Fıkıh ulemâsını da, “Hz. Peygamber’in her söz ve davranışına bir hukuk definesi gibi bakmakla” suçluyor…
İnanmayanlar değer vermese de, Peygamberimiz’in her söz ve davranışıyla bizim için elbette bir hukuk definesidir. Bu şuur ve inançta olmayanlar, o mübârek Peygamberin, sadece hukukun değil her güzel şeyin definesi/hazinesi olduğunu anlayamazlar. Bunu anlamak için, ona görünüşte değil gerçekten îman etmiş, edebilmiş olmak şart.

Hadis ve fıkıh ulemâsına dil uzatan bir kimsenin, tasavvufa sıcak bakması da beklenemezdi. Nitekim yazar bu hususta da nasipsizliğini gösteriyor ve tasavvuf büyüklerini, “Peygamberimiz’i “bir “enerji bedene” dönüştüren, “Nur-u Muhammedî” felsefesine dayalı irfânî peygamber anlayışı”na sahip olmakla suçluyor.

Allah aşkına bu suç mudur yoksa bir Müslüman için şeref mi? Tasavvuf erbabı acaba ne yapmalıydı?
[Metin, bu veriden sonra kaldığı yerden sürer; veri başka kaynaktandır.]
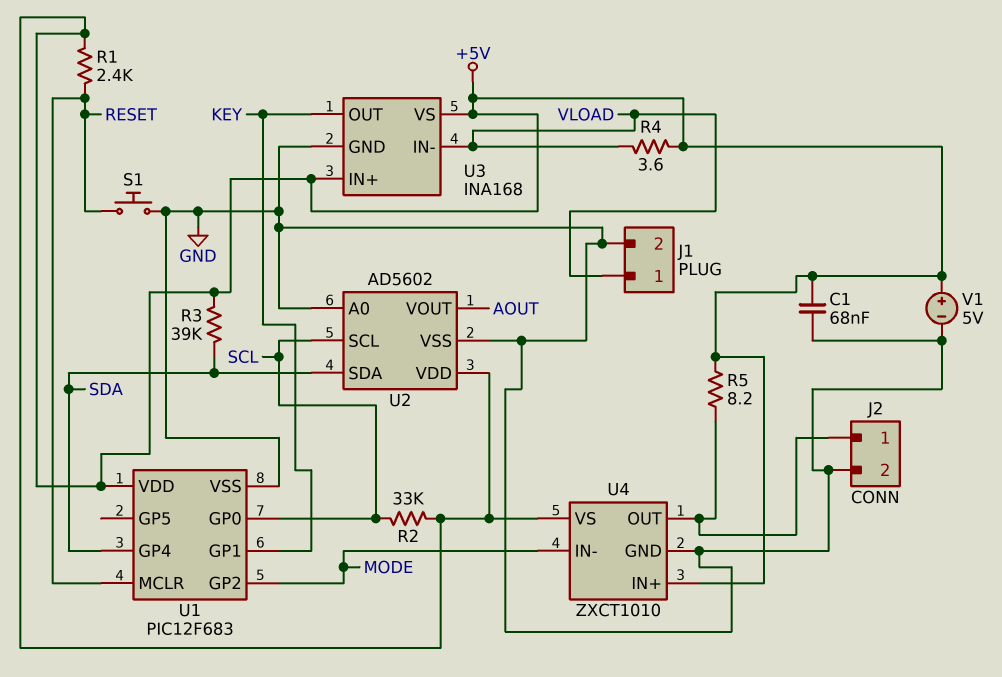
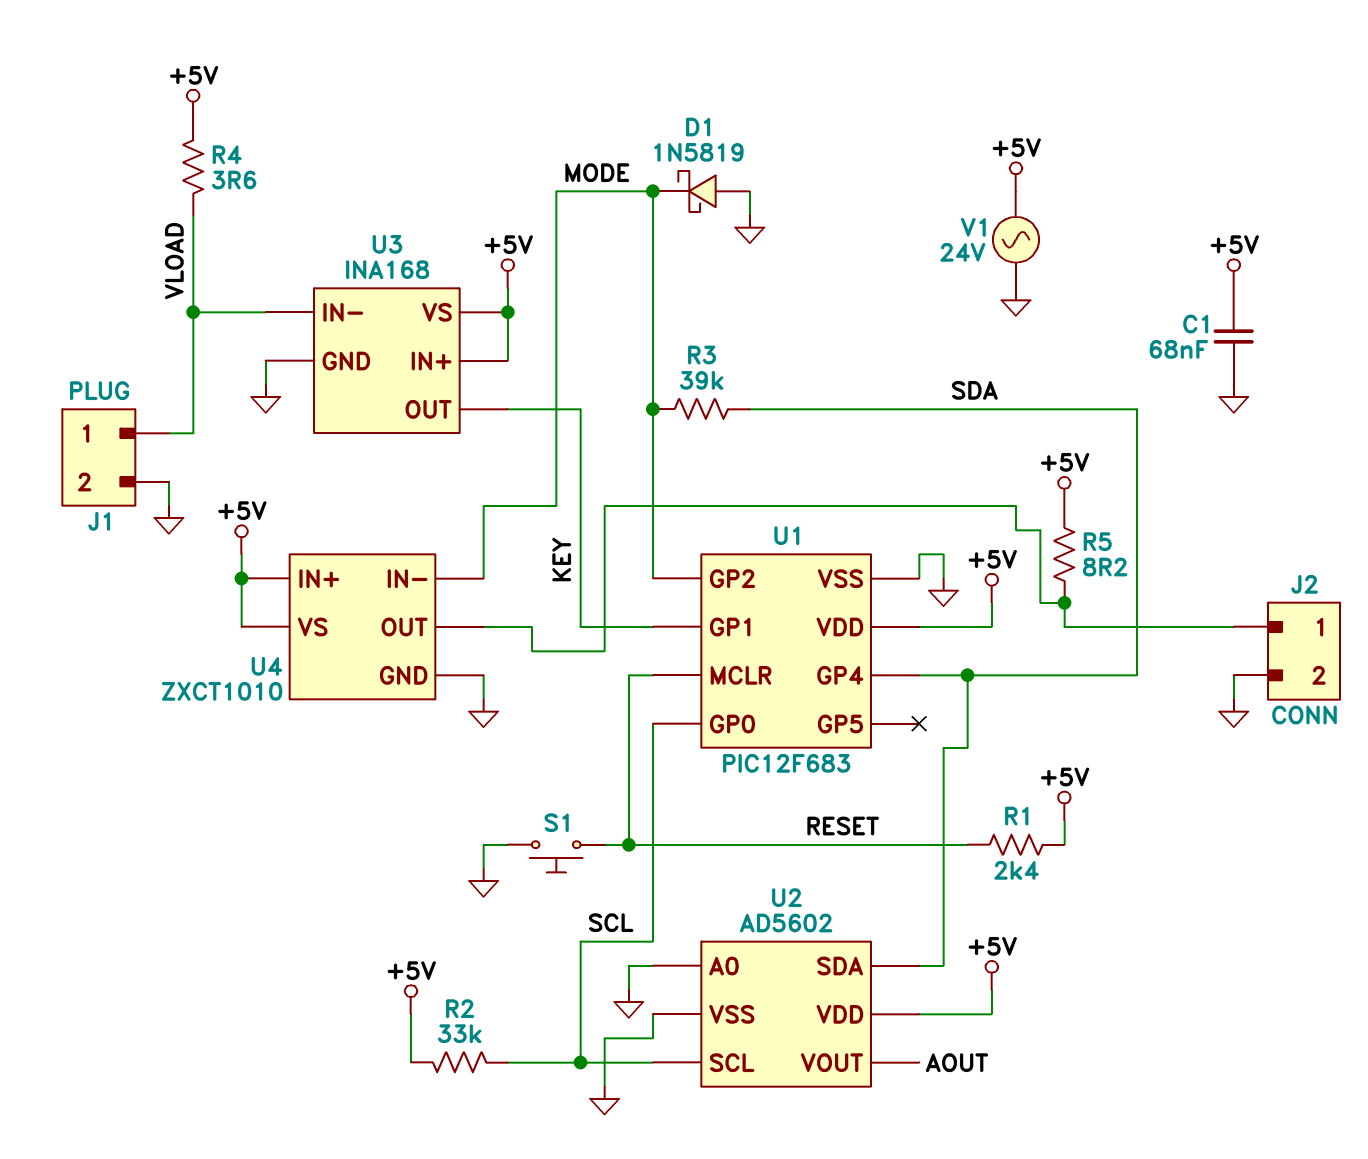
D1: none -> schottky 1N5819 (A GND, K MODE)
R3: 39k (+5V, SDA) -> 39k (MODE, SDA)
V1: 5V (plus +5V, minus GND) -> AC 24V (+5V, GND)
Yazar gibi, “Nur-u Muhammedî” anlayışına uzak durup, nursuz-pirsiz mi kalmalıydı? Ve yine yazar gibi, bir tasavvuf erbabı olan muhterem öz babasına, ters mi düşmeliydi?

Değerli okuyucu!

Yazarın yukarıda, “KENDİ İKİZİNİ SUÇLUYOR” başlığı altında bazı kimseleri, “Müminlerin hayatından usulca geri çekilen bir peygamber” inancına sahip olmakla suçladığını okudunuz…
Peki…

Hadis âlimlerini tenkit ederek hadisleri reddetmek,
Fıkıh âlimlerini tenkit ederek İslam fıkhını reddetmek,


Tasavvuf âlimlerini tenkit ederek Peygamberimiz’in bir nur kaynağı olduğunu reddetmek nedir?
“Peygamberimiz’i mü’minlerin hayatından çekmeye çalışmak” değil midir?
Daha açık bir ifadeyle, ap-açık bir Peygamber düşmanlığı değil midir?
Bu tavır Peygamber ve İslam düşmanlığı değilse, düşmanlık başka nasıl olur?
Hadis âlimlerini suçla, fıkıh âlimlerini suçla, tasavvuf âlimlerini suçla. Geriye ne kaldı?

Bu tavır şu demektir:
“Ben müsafir odasını da oturma odasını da, yatak odasını da, mutfağı da sevmem ama evi severim.”
E kardeşim! Senin sevmediklerin ortadan kalkınca, ortada ev diye bir şey kalmıyor ki!

Değerli okuyucu!

Henüz ÜÇ MUHAMMED isimli kitabın ÖNSÖZ’ündeyiz. Daha kitaba başlamadık. İlerideki sahifelerde bir İslam âlimi görünümü sergileyen bu zatın gerçek yüzünü teşhir etmeye devam edeceğiz.